The grant was awarded to the BWH Visual Attention Lab, which specializes in human vision and visual attention. Its specific focus is on the screening of checked baggage. Typically, Explosive Detection Systems (EDS) use CT imaging to identify suspect objects in bags. When the machine detects a suspicious object, it highlights that object in the image presented to the human screener. The screener then needs to categorize that object as either harmless or as requiring hand inspection.
“If you hand inspect everything that the machine flags, air travel would move at a snail’s pace,” said Jeremy Wolfe, PhD, director of the Visual Attention Lab. “Of course, if you miss a real threat, the consequences could be catastrophic. So this is a tough and complex problem.”
The Department of Homeland Security’s Transportation Security Lab continuously evaluates new EDS technologies for airport checked-baggage security.

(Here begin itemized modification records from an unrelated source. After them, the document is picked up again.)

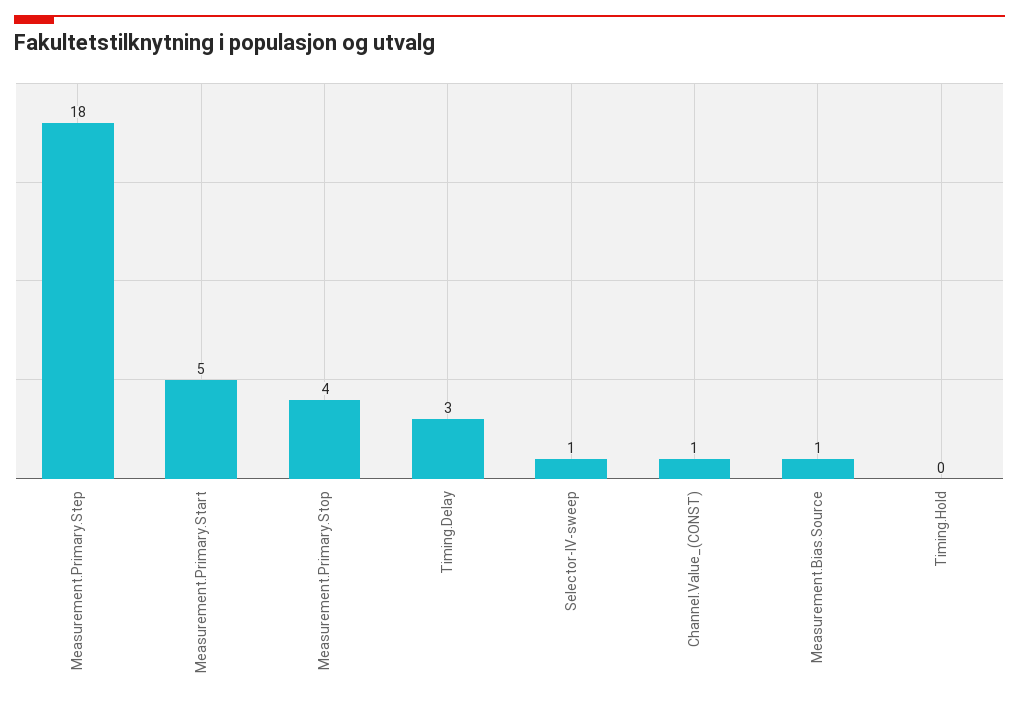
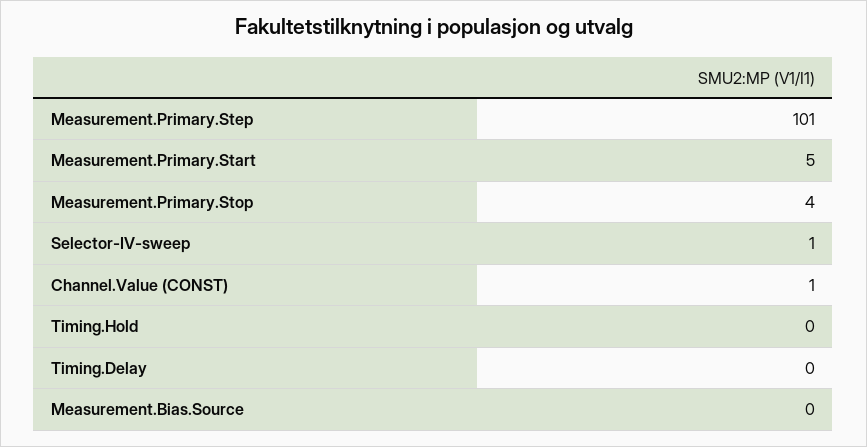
Measurement.Primary.Step: 18 -> 101
Timing.Delay: 3 -> 0
Measurement.Bias.Source: 1 -> 0

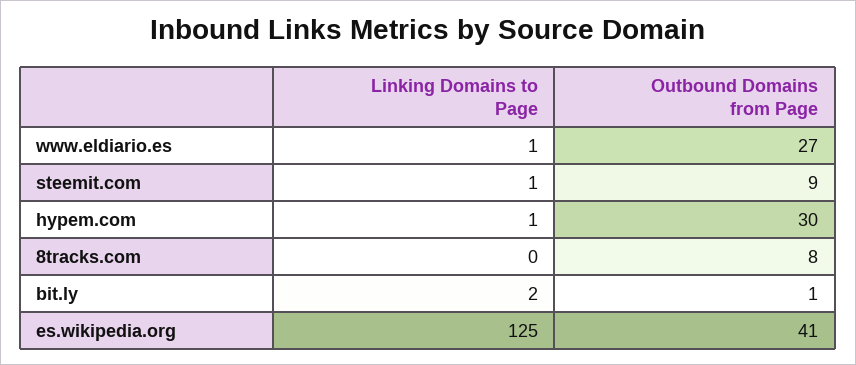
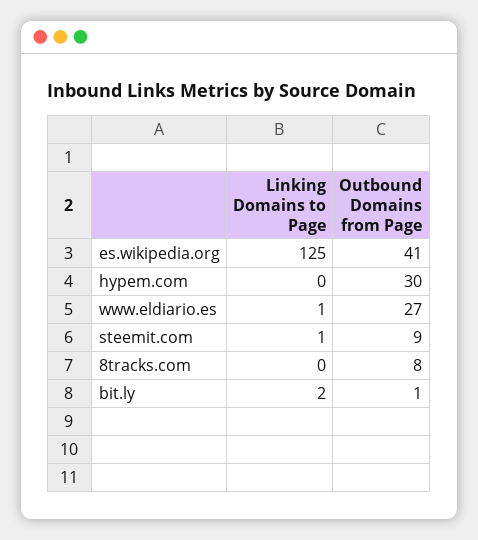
Linking Domains to Page, hypem.com: 1 -> 0

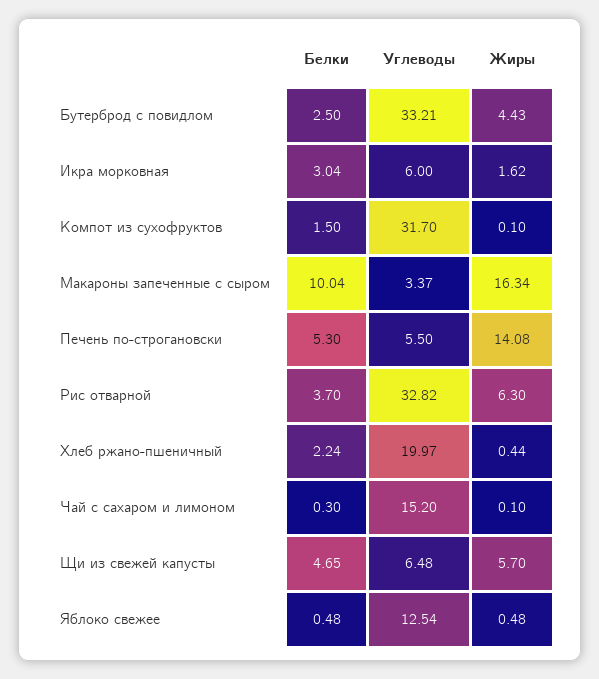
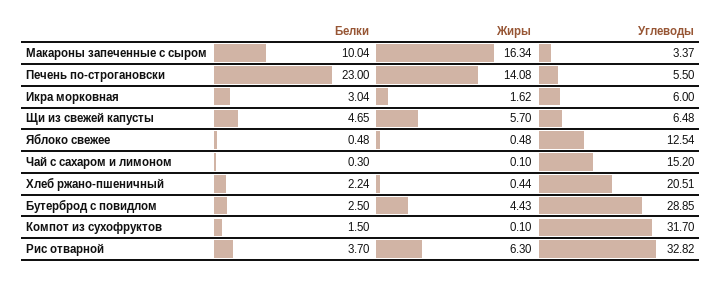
Углеводы, Бутерброд с повидлом: 33.21 -> 28.85
Белки, Печень по-строгановски: 5.3 -> 23
Углеводы, Хлеб ржано-пшеничный: 19.97 -> 20.51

The purpose of the grant is to develop an improved process by which the Transportation Security Lab can evaluate the usefulness of new EDS visual displays.
“This requires us to better understand the visual factors that determine screener performance in this screening task,” Wolfe said. “The outcome will be a more effective and efficient evaluation standard for all future EDS displays.”
Since shortly after Sept. 11, 2001, the Visual Attention Lab, part of the BWH Center for Ophthalmic Research, has been working with the Human Factors Program at the Department of Homeland Security’s Transportation Security Lab in Atlantic City to better understand how humans perform these difficult search tasks and to offer suggestions about improving performance.
“Our previous work has focused on screening of carry-on luggage at passenger check points,” Wolfe said. “Screeners are looking for very rare items, and we have found that rarity, by itself, makes humans more likely to miss a target. You could say, ‘If you don’t find it often, you often don’t find it’.”
Wolfe and several other authors last year published their findings: Wolfe, J. M., Horowitz, T. S., & Kenner, N. M. Cognitive Psychology: Rare items often missed in visual searches. Nature, 2005 May 26; 435 (7041): 439-440.